::: Material to process

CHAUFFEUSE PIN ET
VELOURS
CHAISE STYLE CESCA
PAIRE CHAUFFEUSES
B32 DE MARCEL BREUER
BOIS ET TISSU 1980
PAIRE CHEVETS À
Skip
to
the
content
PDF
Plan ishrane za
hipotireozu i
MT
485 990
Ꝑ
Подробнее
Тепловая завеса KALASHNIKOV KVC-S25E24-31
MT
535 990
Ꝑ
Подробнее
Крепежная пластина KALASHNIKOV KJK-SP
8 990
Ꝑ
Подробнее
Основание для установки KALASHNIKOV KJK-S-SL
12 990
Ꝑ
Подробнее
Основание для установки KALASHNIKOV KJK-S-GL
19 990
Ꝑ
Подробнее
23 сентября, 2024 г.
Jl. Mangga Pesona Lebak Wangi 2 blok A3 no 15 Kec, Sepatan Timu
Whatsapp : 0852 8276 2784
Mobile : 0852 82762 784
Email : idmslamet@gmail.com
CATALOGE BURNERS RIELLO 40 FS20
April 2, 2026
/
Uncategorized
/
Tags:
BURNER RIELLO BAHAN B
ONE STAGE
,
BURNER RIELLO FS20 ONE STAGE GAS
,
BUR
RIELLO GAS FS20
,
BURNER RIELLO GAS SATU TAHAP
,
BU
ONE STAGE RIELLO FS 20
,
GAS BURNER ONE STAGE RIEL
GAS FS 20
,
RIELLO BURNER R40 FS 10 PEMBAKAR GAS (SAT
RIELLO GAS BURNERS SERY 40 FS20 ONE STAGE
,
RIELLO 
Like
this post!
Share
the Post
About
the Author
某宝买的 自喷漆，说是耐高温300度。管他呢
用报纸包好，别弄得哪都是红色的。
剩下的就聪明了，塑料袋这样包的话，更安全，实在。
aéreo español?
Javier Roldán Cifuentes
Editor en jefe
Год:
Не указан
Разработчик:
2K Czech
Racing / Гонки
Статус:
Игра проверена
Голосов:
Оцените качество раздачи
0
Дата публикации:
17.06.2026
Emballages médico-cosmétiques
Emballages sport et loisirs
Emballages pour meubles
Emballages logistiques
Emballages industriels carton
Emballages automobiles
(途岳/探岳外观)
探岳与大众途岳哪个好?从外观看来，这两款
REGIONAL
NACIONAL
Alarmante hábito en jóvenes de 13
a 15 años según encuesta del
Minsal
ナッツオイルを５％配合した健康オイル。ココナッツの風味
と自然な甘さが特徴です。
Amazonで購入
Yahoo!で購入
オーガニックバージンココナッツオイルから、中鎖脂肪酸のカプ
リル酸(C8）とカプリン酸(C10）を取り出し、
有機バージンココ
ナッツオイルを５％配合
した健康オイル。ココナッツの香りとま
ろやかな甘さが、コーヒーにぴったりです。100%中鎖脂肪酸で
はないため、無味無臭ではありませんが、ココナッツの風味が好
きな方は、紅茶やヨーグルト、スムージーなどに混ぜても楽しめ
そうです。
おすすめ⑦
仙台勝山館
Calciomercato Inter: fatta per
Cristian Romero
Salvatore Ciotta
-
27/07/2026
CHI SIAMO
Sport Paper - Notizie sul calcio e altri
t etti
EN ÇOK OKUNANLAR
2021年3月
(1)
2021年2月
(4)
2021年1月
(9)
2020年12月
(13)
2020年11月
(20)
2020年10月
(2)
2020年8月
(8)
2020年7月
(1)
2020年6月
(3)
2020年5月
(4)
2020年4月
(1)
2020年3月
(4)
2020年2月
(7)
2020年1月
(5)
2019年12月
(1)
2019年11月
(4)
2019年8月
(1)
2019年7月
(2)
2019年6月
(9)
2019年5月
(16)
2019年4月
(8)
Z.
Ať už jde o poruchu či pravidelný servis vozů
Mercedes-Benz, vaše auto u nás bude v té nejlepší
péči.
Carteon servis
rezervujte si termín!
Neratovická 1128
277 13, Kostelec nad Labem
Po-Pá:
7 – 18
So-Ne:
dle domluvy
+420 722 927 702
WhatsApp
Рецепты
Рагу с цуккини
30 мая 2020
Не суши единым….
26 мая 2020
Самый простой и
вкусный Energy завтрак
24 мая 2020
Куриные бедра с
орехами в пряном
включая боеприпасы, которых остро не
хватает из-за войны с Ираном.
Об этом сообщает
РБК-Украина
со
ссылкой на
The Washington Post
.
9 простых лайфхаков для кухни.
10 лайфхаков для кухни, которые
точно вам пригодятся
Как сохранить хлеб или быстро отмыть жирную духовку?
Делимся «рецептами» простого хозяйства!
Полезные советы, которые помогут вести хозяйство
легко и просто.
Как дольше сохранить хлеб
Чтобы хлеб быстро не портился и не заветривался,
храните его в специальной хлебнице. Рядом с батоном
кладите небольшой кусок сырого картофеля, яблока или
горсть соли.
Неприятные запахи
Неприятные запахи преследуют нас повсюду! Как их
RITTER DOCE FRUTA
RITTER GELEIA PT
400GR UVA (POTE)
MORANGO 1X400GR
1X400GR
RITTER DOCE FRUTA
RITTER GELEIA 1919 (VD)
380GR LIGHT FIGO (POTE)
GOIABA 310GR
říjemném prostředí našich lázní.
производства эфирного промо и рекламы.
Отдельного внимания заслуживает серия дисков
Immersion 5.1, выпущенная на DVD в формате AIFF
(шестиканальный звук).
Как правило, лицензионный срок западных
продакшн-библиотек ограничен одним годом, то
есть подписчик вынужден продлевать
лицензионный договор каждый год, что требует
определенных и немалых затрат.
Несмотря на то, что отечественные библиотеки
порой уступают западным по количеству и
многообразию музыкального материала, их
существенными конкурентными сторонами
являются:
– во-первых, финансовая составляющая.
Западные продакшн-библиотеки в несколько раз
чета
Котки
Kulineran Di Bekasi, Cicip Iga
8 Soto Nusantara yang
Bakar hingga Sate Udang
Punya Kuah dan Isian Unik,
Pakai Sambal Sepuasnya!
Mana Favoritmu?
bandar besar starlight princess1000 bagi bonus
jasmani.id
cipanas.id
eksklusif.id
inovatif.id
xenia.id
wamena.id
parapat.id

::::::

Reproduce the data above in full, with no line missing.

CHAUFFEUSE PIN ET
VELOURS
CHAISE STYLE CESCA
PAIRE CHAUFFEUSES
B32 DE MARCEL BREUER
BOIS ET TISSU 1980
PAIRE CHEVETS À
Skip
to
the
content
PDF
Plan ishrane za
hipotireozu i
MT
485 990
Ꝑ
Подробнее
Тепловая завеса KALASHNIKOV KVC-S25E24-31
MT
535 990
Ꝑ
Подробнее
Крепежная пластина KALASHNIKOV KJK-SP
8 990
Ꝑ
Подробнее
Основание для установки KALASHNIKOV KJK-S-SL
12 990
Ꝑ
Подробнее
Основание для установки KALASHNIKOV KJK-S-GL
19 990
Ꝑ
Подробнее
23 сентября, 2024 г.
Jl. Mangga Pesona Lebak Wangi 2 blok A3 no 15 Kec, Sepatan Timu
Whatsapp : 0852 8276 2784
Mobile : 0852 82762 784
Email : idmslamet@gmail.com
CATALOGE BURNERS RIELLO 40 FS20
April 2, 2026
/
Uncategorized
/
Tags:
BURNER RIELLO BAHAN B
ONE STAGE
,
BURNER RIELLO FS20 ONE STAGE GAS
,
BUR
RIELLO GAS FS20
,
BURNER RIELLO GAS SATU TAHAP
,
BU
ONE STAGE RIELLO FS 20
,
GAS BURNER ONE STAGE RIEL
GAS FS 20
,
RIELLO BURNER R40 FS 10 PEMBAKAR GAS (SAT
RIELLO GAS BURNERS SERY 40 FS20 ONE STAGE
,
RIELLO 
Like
this post!
Share
the Post
About
the Author
某宝买的 自喷漆，说是耐高温300度。管他呢
用报纸包好，别弄得哪都是红色的。
剩下的就聪明了，塑料袋这样包的话，更安全，实在。
aéreo español?
Javier Roldán Cifuentes
Editor en jefe
Год:
Не указан
Разработчик:
2K Czech
Racing / Гонки
Статус:
Игра проверена
Голосов:
Оцените качество раздачи
0
Дата публикации:
17.06.2026
Emballages médico-cosmétiques
Emballages sport et loisirs
Emballages pour meubles
Emballages logistiques
Emballages industriels carton
Emballages automobiles
(途岳/探岳外观)
探岳与大众途岳哪个好?从外观看来，这两款
REGIONAL
NACIONAL
Alarmante hábito en jóvenes de 13
a 15 años según encuesta del
Minsal
ナッツオイルを５％配合した健康オイル。ココナッツの風味
と自然な甘さが特徴です。
Amazonで購入
Yahoo!で購入
オーガニックバージンココナッツオイルから、中鎖脂肪酸のカプ
リル酸(C8）とカプリン酸(C10）を取り出し、
有機バージンココ
ナッツオイルを５％配合
した健康オイル。ココナッツの香りとま
ろやかな甘さが、コーヒーにぴったりです。100%中鎖脂肪酸で
はないため、無味無臭ではありませんが、ココナッツの風味が好
きな方は、紅茶やヨーグルト、スムージーなどに混ぜても楽しめ
そうです。
おすすめ⑦
仙台勝山館
Calciomercato Inter: fatta per
Cristian Romero
Salvatore Ciotta
-
27/07/2026
CHI SIAMO
Sport Paper - Notizie sul calcio e altri
t etti
EN ÇOK OKUNANLAR
2021年3月
(1)
2021年2月
(4)
2021年1月
(9)
2020年12月
(13)
2020年11月
(20)
2020年10月
(2)
2020年8月
(8)
2020年7月
(1)
2020年6月
(3)
2020年5月
(4)
2020年4月
(1)
2020年3月
(4)
2020年2月
(7)
2020年1月
(5)
2019年12月
(1)
2019年11月
(4)
2019年8月
(1)
2019年7月
(2)
2019年6月
(9)
2019年5月
(16)
2019年4月
(8)
Z.
Ať už jde o poruchu či pravidelný servis vozů
Mercedes-Benz, vaše auto u nás bude v té nejlepší
péči.
Carteon servis
rezervujte si termín!
Neratovická 1128
277 13, Kostelec nad Labem
Po-Pá:
7 – 18
So-Ne:
dle domluvy
+420 722 927 702
WhatsApp
Рецепты
Рагу с цуккини
30 мая 2020
Не суши единым….
26 мая 2020
Самый простой и
вкусный Energy завтрак
24 мая 2020
Куриные бедра с
орехами в пряном
включая боеприпасы, которых остро не
хватает из-за войны с Ираном.
Об этом сообщает
РБК-Украина
со
ссылкой на
The Washington Post
.
9 простых лайфхаков для кухни.
10 лайфхаков для кухни, которые
точно вам пригодятся
Как сохранить хлеб или быстро отмыть жирную духовку?
Делимся «рецептами» простого хозяйства!
Полезные советы, которые помогут вести хозяйство
легко и просто.
Как дольше сохранить хлеб
Чтобы хлеб быстро не портился и не заветривался,
храните его в специальной хлебнице. Рядом с батоном
кладите небольшой кусок сырого картофеля, яблока или
горсть соли.
Неприятные запахи
Неприятные запахи преследуют нас повсюду! Как их
RITTER DOCE FRUTA
RITTER GELEIA PT
400GR UVA (POTE)
MORANGO 1X400GR
1X400GR
RITTER DOCE FRUTA
RITTER GELEIA 1919 (VD)
380GR LIGHT FIGO (POTE)
GOIABA 310GR
říjemném prostředí našich lázní.
производства эфирного промо и рекламы.
Отдельного внимания заслуживает серия дисков
Immersion 5.1, выпущенная на DVD в формате AIFF
(шестиканальный звук).
Как правило, лицензионный срок западных
продакшн-библиотек ограничен одним годом, то
есть подписчик вынужден продлевать
лицензионный договор каждый год, что требует
определенных и немалых затрат.
Несмотря на то, что отечественные библиотеки
порой уступают западным по количеству и
многообразию музыкального материала, их
существенными конкурентными сторонами
являются:
– во-первых, финансовая составляющая.
Западные продакшн-библиотеки в несколько раз
чета
Котки
Kulineran Di Bekasi, Cicip Iga
8 Soto Nusantara yang
Bakar hingga Sate Udang
Punya Kuah dan Isian Unik,
Pakai Sambal Sepuasnya!
Mana Favoritmu?
bandar besar starlight princess1000 bagi bonus
jasmani.id
cipanas.id
eksklusif.id
inovatif.id
xenia.id
wamena.id
parapat.id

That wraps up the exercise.